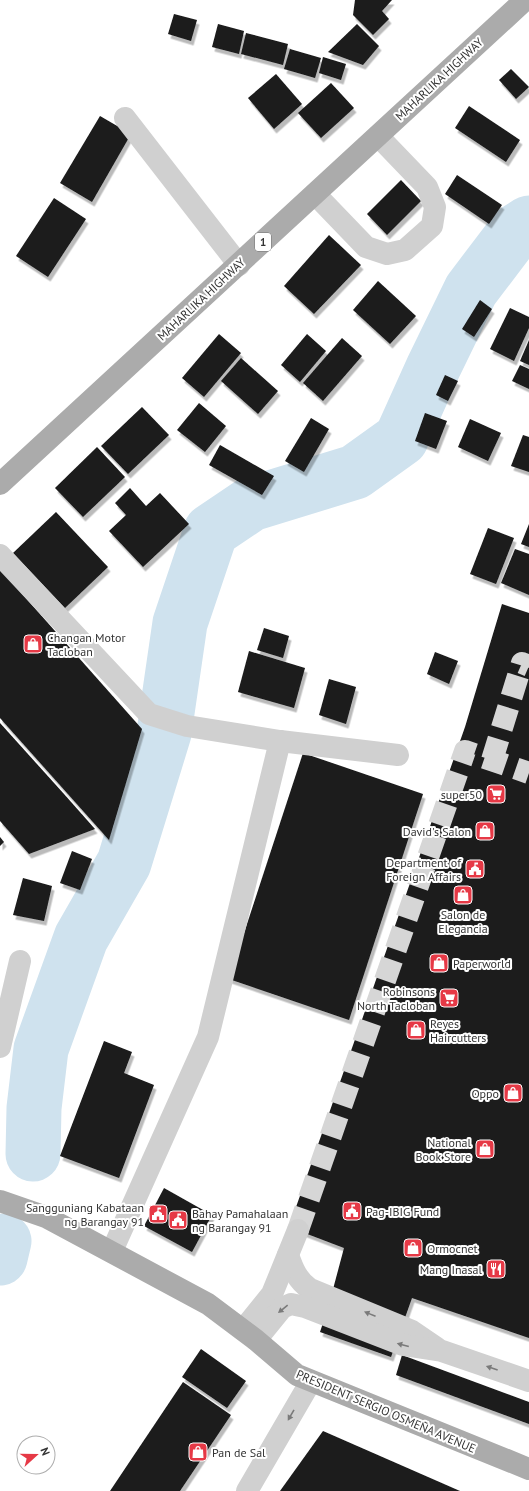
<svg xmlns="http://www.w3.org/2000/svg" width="529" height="1491" font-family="'PT Sans',sans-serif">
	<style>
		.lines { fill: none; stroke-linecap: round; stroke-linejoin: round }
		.river { stroke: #cfe2ee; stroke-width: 55 }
		.building { fill: #1a1a1a; filter: url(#shadow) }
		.minor-tunnel { stroke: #d6d6d6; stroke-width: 22; stroke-dasharray: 22 11; stroke-linecap: butt }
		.minor { stroke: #d0d0d0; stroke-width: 22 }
		.major { stroke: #ababab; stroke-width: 22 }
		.oneway { fill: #7a7a7a }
		.labels { text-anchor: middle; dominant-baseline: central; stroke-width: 4; stroke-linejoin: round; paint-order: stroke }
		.shield { fill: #fff; stroke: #707070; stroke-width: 1 }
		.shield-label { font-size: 11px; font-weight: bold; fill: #333 }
		.street-label { font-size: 12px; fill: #333; stroke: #fff }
		.poi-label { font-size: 12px; fill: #333; stroke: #fff; text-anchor: end }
	</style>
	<defs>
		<filter id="shadow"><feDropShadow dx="2.5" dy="4.5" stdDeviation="0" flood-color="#0004"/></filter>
	</defs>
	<rect width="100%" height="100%" fill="#fff"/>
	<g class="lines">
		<g class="river">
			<polyline points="33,1154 34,1108 41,1049 81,938 124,863 164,733 180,623 211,531 251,504 355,472 401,439 433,368 471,290 515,232 529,223"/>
			<polyline points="0,1258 4,1241"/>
		</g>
	</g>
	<g class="building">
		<polygon points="355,0 392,0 382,11 389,19 373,35 353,15"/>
		<polygon points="174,14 197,20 191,41 168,34"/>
		<polygon points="218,24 244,31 239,54 212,47"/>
		<polygon points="357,24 379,46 363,65 328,52"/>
		<polygon points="246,33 288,44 283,65 241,54"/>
		<polygon points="290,49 321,58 315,78 284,69"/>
		<polygon points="323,57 346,64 341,80 319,73"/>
		<polygon points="511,69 529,87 516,99 499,80"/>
		<polygon points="276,74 302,104 274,129 248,98"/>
		<polygon points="331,83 354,108 321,138 298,113"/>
		<polygon points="469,106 520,140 506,162 455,128"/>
		<polygon points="100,116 131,134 92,202 60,183"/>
		<polygon points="457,175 502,205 489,224 445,194"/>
		<polygon points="401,180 421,201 387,235 367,214"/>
		<polygon points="54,198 86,219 48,277 16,256"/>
		<polygon points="329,235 361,265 314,314 284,286"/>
		<polygon points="378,281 416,316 390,344 353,310"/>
		<polygon points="480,300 492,309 474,337 462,329"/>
		<polygon points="510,308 529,317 529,328 514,361 490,349"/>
		<polygon points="219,334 241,353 204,397 182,378"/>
		<polygon points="307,334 326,351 300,382 281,365"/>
		<polygon points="342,338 362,356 323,401 303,383"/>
		<polygon points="529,340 529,365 520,361"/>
		<polygon points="241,358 278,391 258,414 221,381"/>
		<polygon points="520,365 529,369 529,389 512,381"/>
		<polygon points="445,375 458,381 448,401 436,395"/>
		<polygon points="199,403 226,426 205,452 177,430"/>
		<polygon points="142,407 169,435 128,474 101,446"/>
		<polygon points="425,413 447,421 436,449 415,441"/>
		<polygon points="311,418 329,429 304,472 285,461"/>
		<polygon points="470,419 501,433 488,461 458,447"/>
		<polygon points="523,435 529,437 529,472 511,466"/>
		<polygon points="220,445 274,476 262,495 209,465"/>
		<polygon points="97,447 125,477 83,517 55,488"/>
		<polygon points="130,488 146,506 160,493 189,524 143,567 109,531 126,515 115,503"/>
		<polygon points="56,512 108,567 65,608 13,553"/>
		<polygon points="529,524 529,547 521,544"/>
		<polygon points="488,528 514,538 496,584 470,574"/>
		<polygon points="515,549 529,554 529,595 501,583"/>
		<polygon points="0,569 142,729 109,840 0,718"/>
		<polygon points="502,604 529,613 529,1338 412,1298 391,1357 320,1332 328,1308 344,1248 289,1227 465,727"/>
		<polygon points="264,628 289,636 283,658 257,650"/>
		<polygon points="249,651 305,668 294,708 238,692"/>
		<polygon points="435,652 458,661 449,684 427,674"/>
		<polygon points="329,679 356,687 346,724 319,715"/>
		<polygon points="0,723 64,794 95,829 29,854 0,821"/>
		<polygon points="303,753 423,794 349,1020 229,979"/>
		<polygon points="0,837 4,842 0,846"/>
		<polygon points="72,851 92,859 80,890 60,883"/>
		<polygon points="23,878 52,886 44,921 13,915"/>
		<polygon points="104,1041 132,1052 124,1073 154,1085 119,1178 60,1156"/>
		<polygon points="164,1188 212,1215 192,1252 144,1226"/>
		<polygon points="201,1349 246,1381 227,1408 182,1377"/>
		<polygon points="402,1355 529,1402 529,1424 396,1375"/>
		<polygon points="183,1382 231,1415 180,1491 110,1491"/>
		<polygon points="323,1431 460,1491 280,1491"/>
	</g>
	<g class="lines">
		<g class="minor-tunnel">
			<polyline points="492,760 522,663 529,666"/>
			<polyline points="298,1230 465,751 529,773"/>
		</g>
		<g class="minor">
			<polyline points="125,118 239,265"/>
			<polyline points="315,194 366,247 387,254 405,250 432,226 435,207 427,187 378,136"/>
			<polyline points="0,555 149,714 187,726 280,741 398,755"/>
			<polyline points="0,1047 20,961"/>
			<polyline points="112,1251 208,1037 280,741"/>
			<path d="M288 1255C293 1269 297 1280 310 1289L412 1331 437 1348"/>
			<polyline points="243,1330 272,1294 298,1230"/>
			<polyline points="256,1340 282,1308 291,1304 305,1307 403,1345 442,1351 529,1381"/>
			<polyline points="247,1491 311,1381"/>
		</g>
		<g class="major">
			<polyline points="0,484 525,0"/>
			<polyline points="0,1201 46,1217 208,1304 256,1340 297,1375 529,1469"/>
		</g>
	</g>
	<defs><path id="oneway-solid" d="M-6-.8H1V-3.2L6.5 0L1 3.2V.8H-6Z"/></defs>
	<g class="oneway">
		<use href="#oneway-solid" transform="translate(283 1309) rotate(141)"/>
		<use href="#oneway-solid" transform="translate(370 1314) rotate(-158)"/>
		<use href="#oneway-solid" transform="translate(403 1345) rotate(-165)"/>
		<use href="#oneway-solid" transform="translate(492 1368) rotate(-161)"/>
		<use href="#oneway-solid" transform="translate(291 1415) rotate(120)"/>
	</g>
	<defs>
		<g id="shop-square" transform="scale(1)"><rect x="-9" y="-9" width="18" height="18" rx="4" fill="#e63946" stroke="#fff"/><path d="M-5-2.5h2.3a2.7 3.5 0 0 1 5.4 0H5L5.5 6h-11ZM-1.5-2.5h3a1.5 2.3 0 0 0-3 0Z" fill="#fff"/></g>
		<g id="supermarket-square" transform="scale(1)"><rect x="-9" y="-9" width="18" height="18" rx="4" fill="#e63946" stroke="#fff"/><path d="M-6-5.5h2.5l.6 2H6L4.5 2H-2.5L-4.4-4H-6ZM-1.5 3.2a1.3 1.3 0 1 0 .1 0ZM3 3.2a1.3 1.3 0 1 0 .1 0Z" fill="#fff"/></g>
		<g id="civic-square" transform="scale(1)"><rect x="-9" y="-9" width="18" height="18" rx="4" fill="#e63946" stroke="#fff"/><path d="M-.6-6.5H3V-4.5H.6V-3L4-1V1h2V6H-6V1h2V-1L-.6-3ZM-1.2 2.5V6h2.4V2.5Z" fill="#fff"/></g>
		<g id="restaurant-square" transform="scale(1)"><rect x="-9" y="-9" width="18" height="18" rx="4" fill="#e63946" stroke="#fff"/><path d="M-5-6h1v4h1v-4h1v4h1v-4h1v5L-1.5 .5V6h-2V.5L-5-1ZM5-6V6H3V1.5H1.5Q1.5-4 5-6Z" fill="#fff"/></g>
	</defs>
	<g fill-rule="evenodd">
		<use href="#shop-square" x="33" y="644"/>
		<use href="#supermarket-square" x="496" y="794"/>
		<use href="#shop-square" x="485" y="831"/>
		<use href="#civic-square" x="475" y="869"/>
		<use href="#shop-square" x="463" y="895"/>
		<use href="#shop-square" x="439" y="963"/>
		<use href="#supermarket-square" x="449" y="998"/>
		<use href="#shop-square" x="416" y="1030"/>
		<use href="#shop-square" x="513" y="1093"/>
		<use href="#shop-square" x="485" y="1149"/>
		<use href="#civic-square" x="352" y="1211"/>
		<use href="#civic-square" x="158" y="1214"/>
		<use href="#civic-square" x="178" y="1220"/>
		<use href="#shop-square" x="413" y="1248"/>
		<use href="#restaurant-square" x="496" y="1269"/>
		<use href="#shop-square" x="198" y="1452"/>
	</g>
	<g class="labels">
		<rect class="shield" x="255" y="233" width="16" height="18" rx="3"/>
		<g class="shield-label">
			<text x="263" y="242">1</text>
		</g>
		<g class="street-label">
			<text transform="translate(439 79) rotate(-43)">MAHARLIKA HIGHWAY</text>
			<text transform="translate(201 299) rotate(-43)">MAHARLIKA HIGHWAY</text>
			<text transform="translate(386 1411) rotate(23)">PRESIDENT SERGIO OSMEÑA AVENUE</text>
		</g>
		<g class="poi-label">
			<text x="47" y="637" text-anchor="start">Changan Motor<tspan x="47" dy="14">Tacloban</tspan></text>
			<text x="482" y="794">super50</text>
			<text x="471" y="831">David's Salon</text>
			<text x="461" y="862">Department of<tspan x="461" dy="14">Foreign Affairs</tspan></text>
			<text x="463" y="914" text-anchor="middle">Salon de<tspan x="463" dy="14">Elegancia</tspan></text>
			<text x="453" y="963" text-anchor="start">Paperworld</text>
			<text x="435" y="991">Robinsons<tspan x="435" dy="14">North Tacloban</tspan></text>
			<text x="430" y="1023" text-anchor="start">Reyes<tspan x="430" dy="14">Haircutters</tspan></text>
			<text x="499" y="1093">Oppo</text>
			<text x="471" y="1142">National<tspan x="471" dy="14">Book Store</tspan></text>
			<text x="144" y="1207">Sangguniang Kabataan<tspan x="144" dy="14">ng Barangay 91</tspan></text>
			<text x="366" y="1211" text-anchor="start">Pag-IBIG Fund</text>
			<text x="192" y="1213" text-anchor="start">Bahay Pamahalaan<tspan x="192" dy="14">ng Barangay 91</tspan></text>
			<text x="427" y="1248" text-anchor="start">Ormocnet</text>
			<text x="482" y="1269">Mang Inasal</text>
			<text x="212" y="1452" text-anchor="start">Pan de Sal</text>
		</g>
	</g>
	<g transform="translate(36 1455) rotate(69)"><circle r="19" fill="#ffffff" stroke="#adadad"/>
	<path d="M0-3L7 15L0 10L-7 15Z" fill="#e63946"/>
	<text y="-6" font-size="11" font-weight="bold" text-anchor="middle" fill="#333333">N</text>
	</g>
</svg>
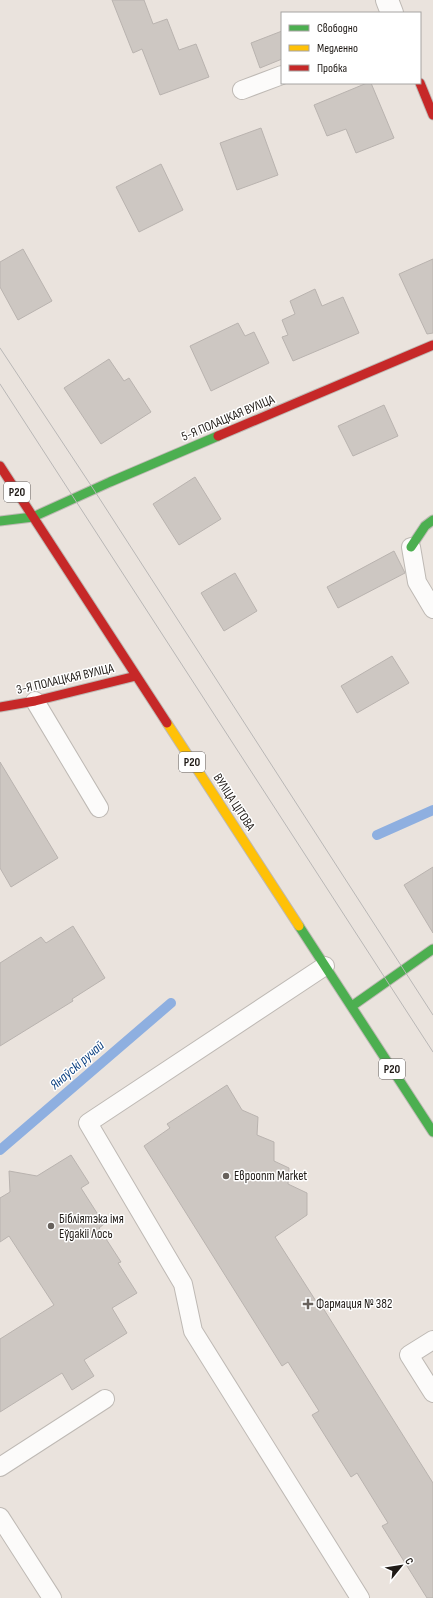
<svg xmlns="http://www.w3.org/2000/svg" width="433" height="1598" font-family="'Sofia Sans Condensed',sans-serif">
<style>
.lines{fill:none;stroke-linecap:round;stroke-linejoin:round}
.stream{stroke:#8eafe0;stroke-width:10}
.building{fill:#cdc7c2;stroke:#b9b3af}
.lane-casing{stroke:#beb9b4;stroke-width:20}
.street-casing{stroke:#beb9b4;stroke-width:24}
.fast-casing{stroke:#beb9b4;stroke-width:11}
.slow-casing{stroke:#beb9b4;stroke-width:11}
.jam-casing{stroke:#beb9b4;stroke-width:11}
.lane{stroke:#fcfbfa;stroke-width:18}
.street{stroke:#fcfbfa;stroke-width:22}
.fast{stroke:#4caf50;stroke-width:9}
.slow{stroke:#ffc107;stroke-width:9}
.jam{stroke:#c62828;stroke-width:9}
.tram{stroke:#b9b7b6;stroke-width:1}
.poi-dot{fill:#67615c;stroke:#fff;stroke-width:1.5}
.labels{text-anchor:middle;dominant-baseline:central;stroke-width:3;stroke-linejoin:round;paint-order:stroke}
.shield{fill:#fff;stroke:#635f5d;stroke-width:1}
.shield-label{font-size:12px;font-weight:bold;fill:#201b17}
.street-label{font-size:13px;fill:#201b17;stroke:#fff}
.poi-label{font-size:13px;fill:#201b17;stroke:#fff;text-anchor:start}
.water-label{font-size:14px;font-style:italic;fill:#0d4181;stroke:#fff}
</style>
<rect width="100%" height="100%" fill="#eae3dd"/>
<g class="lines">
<path class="stream" d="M 377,835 L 433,810
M 0,1150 L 171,1003"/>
</g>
<path class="building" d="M 112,0 L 144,0 L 153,24 L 167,19 L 179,50 L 196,44 L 209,77 L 160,95 L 142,49 L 133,53 Z
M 282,31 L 282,59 L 260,68 L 251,43 Z
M 367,83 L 371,83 L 394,138 L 356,153 L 346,129 L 327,136 L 314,105 Z
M 261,128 L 278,175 L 237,190 L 220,143 Z
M 161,164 L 183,210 L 139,232 L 116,187 Z
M 23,249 L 52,301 L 18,320 L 0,287 L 0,262 Z
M 433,259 L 433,333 L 427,334 L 399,274 Z
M 315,289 L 322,306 L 343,297 L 359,333 L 293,361 L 282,337 L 288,335 L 282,320 L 295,314 L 290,301 Z
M 238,323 L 245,336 L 254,332 L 269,363 L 211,391 L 190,346 Z
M 109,359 L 124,381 L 129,378 L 151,412 L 101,444 L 64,388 Z
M 384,405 L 398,436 L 353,456 L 338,426 Z
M 195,477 L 221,519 L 179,545 L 153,504 Z
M 394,551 L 405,573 L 338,608 L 327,587 Z
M 235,573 L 257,611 L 224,631 L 201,593 Z
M 392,656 L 409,683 L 357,713 L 341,686 Z
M 0,762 L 58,858 L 11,887 L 0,868 Z
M 433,867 L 433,933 L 404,885 Z
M 73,926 L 105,978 L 72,999 L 73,1001 L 0,1046 L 0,963 L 41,937 L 46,943 Z
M 227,1085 L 242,1110 L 258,1117 L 257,1135 L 274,1142 L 274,1161 L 289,1168 L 288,1184 L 307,1193 L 307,1215 L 275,1237 L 321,1309 L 323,1308 L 433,1483 L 433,1598 L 427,1598 L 382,1526 L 388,1523 L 357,1473 L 351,1477 L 312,1415 L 319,1411 L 288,1362 L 282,1366 L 144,1146 L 170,1128 L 167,1124 Z
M 71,1155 L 89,1183 L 81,1188 L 104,1224 L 99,1228 L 121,1262 L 118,1263 L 137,1293 L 112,1308 L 127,1333 L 84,1360 L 94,1376 L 72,1390 L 62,1373 L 0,1412 L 0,1339 L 54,1305 L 9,1236 L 0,1242 L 0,1198 L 10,1192 L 9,1171 L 37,1176 Z"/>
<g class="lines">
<defs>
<path id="lane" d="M 242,90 L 282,75
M 411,547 L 417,582 L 433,609
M 35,701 L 99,808
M 325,966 L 88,1123 L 183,1284 L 193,1331 L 360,1598
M 433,1340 L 409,1355 L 433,1393
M 0,1467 L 105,1399
M 0,1517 L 52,1598"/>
<path id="street" d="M 387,0 L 392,13"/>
<path id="fast" d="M 0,521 L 33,517 L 110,482 L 218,436
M 411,547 L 425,526 L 433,520
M 299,926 L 433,1132
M 352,1006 L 433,949"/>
<path id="slow" d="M 167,723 L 299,926"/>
<path id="jam" d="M 420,83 L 433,115
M 218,436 L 433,345
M 0,466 L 167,723
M 0,707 L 35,701 L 136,676"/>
</defs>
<use href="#lane" class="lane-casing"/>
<use href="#street" class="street-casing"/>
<use href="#fast" class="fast-casing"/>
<use href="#slow" class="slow-casing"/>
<use href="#jam" class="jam-casing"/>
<use href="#lane" class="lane"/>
<use href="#street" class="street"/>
<use href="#fast" class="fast"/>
<use href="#slow" class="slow"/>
<use href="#jam" class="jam"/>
<path class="tram" d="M 0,348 L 94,490 L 433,1015
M 0,384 L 433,1052"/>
</g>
<g class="poi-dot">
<circle cx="226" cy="1176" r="4"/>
<circle cx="51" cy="1226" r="4"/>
<path d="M306 1298h4v4h4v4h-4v4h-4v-4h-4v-4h4z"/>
</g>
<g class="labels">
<g class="shield">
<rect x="4" y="482" width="26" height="20" rx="3"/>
<rect x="179" y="752" width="26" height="20" rx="3"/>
<rect x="379" y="1059" width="26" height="20" rx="3"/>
</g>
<g class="shield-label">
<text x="17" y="492">Р20</text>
<text x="192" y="762">Р20</text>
<text x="392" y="1069">Р20</text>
</g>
<g class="street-label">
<text transform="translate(228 418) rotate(-23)">5-Я ПОЛАЦКАЯ ВУЛІЦА</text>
<text transform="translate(65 679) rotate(-13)">3-Я ПОЛАЦКАЯ ВУЛІЦА</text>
<text transform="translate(234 802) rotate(57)">ВУЛІЦА ЦІТОВА</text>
</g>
<g class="poi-label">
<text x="234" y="1176">Евроопт Market</text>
<text x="59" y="1219">Бібліятэка імя<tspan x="59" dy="15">Еўдакіі Лось</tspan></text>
<text x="316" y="1304">Фармация № 382</text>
</g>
<g class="water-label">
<text transform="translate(77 1065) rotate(-41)">Янаўскі ручай</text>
</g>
</g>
<rect x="281" y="12" width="140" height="72" fill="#ffffff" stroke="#a6a4a2"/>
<rect x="289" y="25" width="20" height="6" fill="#4caf50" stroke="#a6a4a2"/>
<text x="317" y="32" font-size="12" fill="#201b17">Свободно</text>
<rect x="289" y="45" width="20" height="6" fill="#ffc107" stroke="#a6a4a2"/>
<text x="317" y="52" font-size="12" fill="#201b17">Медленно</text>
<rect x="289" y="65" width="20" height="6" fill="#c62828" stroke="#a6a4a2"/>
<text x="317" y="72" font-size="12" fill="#201b17">Пробка</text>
<g transform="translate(401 1566) rotate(60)" stroke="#ffffff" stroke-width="3" paint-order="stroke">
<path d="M0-3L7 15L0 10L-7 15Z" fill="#201b17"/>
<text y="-6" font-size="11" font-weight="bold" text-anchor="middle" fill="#201b17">С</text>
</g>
</svg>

* * *

Count the lines in the listing above that include the word "serif", and respond with that number alone.

TASK SOLUTION:
2